How Robust is OCR-Reasoning? Evaluating OCR-Reasoning Robustness of Vision-Language Models under Visual Perturbations

2026-06-24Computer Vision and Pattern Recognition

Computer Vision and Pattern RecognitionComputation and Language
AI summary

The authors studied how vision-language models handle recognizing and understanding text when the images are visually messed up or corrupted. They created a new test called OCR-Robust with different types of text images, including documents, handwriting, and charts, and applied several types of visual distortions. They tested 18 models and found that doing well on clear images doesn’t mean the model will handle distorted images well. The study also showed that models struggle more with complex visuals like charts and tables compared to simpler document images when the visuals are degraded.
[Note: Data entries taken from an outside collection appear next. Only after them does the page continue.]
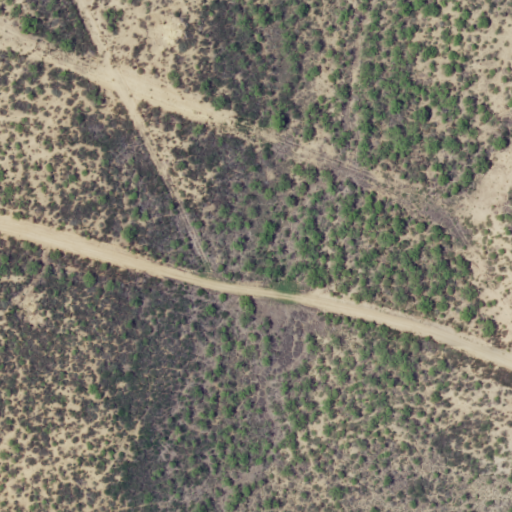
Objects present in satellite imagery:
road: (257, 286)
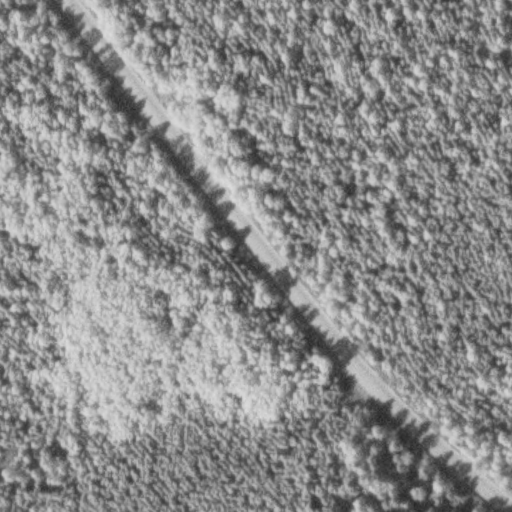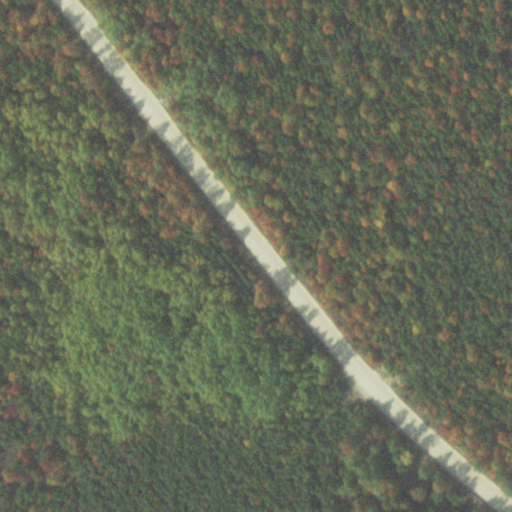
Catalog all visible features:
road: (267, 263)
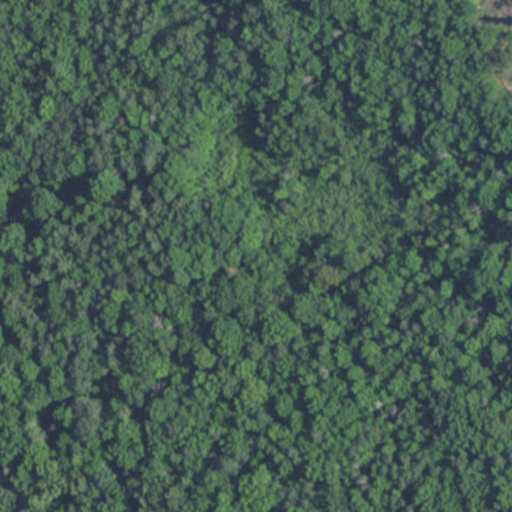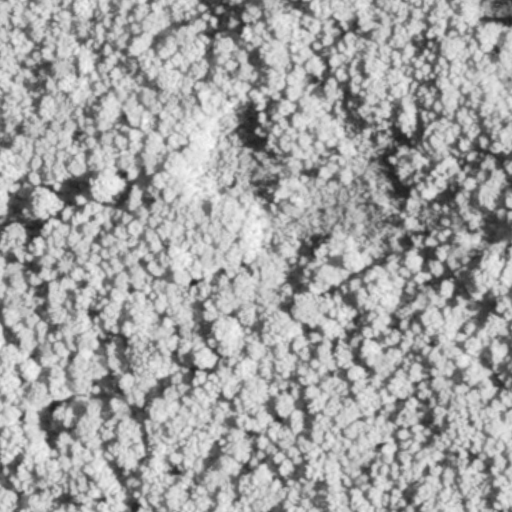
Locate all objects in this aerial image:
park: (255, 255)
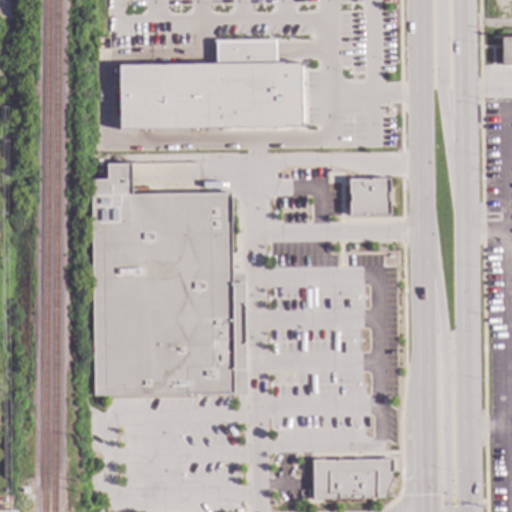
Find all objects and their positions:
road: (200, 10)
road: (240, 10)
road: (285, 10)
road: (231, 21)
building: (505, 51)
building: (505, 51)
road: (441, 75)
road: (488, 90)
building: (212, 92)
building: (211, 93)
road: (327, 93)
road: (400, 109)
road: (419, 110)
road: (465, 116)
road: (301, 140)
road: (308, 191)
building: (367, 198)
building: (367, 198)
road: (505, 224)
road: (402, 232)
road: (485, 233)
road: (340, 235)
road: (254, 252)
railway: (46, 255)
road: (482, 255)
railway: (57, 256)
road: (509, 257)
road: (376, 281)
building: (160, 292)
building: (162, 293)
road: (424, 321)
road: (316, 323)
road: (445, 365)
road: (317, 366)
road: (467, 371)
road: (403, 372)
road: (318, 405)
road: (184, 419)
road: (507, 422)
road: (487, 431)
road: (339, 445)
road: (184, 458)
road: (111, 459)
road: (426, 466)
road: (306, 467)
building: (349, 480)
building: (349, 481)
road: (282, 487)
road: (185, 497)
road: (396, 506)
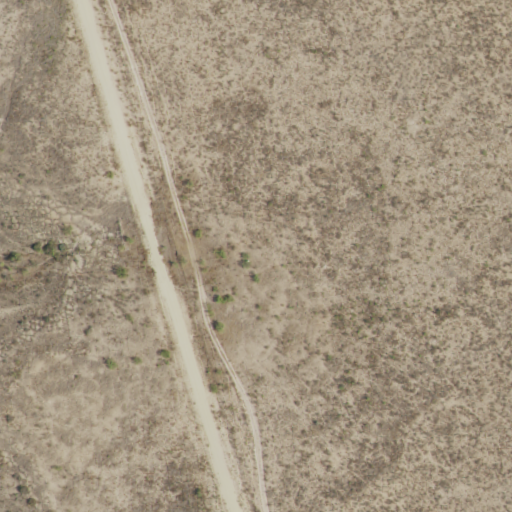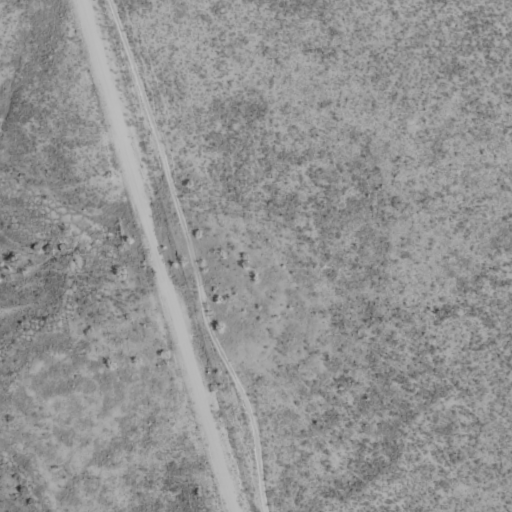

Vision-Language ModelsOCR (Optical Character Recognition)Visual PerturbationsRobustness BenchmarkClean AccuracyRelative Corruption RetentionCharts and TablesText RecognitionStructural DistortionLanguage Models
Authors
Yuxing Cheng, Yuan Wu, Yi Chang
Abstract
Vision-language models (VLMs) have achieved strong performance on OCR-based benchmarks and increasingly focused on text-rich understanding, but their robustness under controlled visual degradation remains insufficiently understood. This gap is critical for OCR reasoning, where visual corruption can induce OCR errors and structural distortions, thereby introducing uncertainty into the reasoning task. To systematically study this problem, we introduce OCR-Robust, a benchmark designed for evaluating OCR reasoning robustness under visual perturbations. It contains 812 samples across two complementary subsets: OCR1.0, covering documents, scene text, receipts, handwriting, and mathematical content, and OCR2.0, focusing on charts, geometry diagrams, and tables. To enable efficient yet informative evaluation, we conduct a pilot study over 18 candidate perturbations and select 5 representative types at 3 severity levels each based on their impact and cross-model discriminability. We evaluate robustness using clean accuracy, Relative Corruption Retention (RCR), Worst-Case Retention (WCR), and a composite Corruption Robustness Index (CRI), and benchmark 18 models spanning proprietary systems, open-source VLMs, and OCR+LLM pipelines. Our results show that higher clean accuracy does not necessarily imply stronger robustness, and that models can suffer pronounced degradation in the worst case on OCR tasks that are sensitive to structure, and charts and tables are substantially more fragile than document-like inputs under perturbation.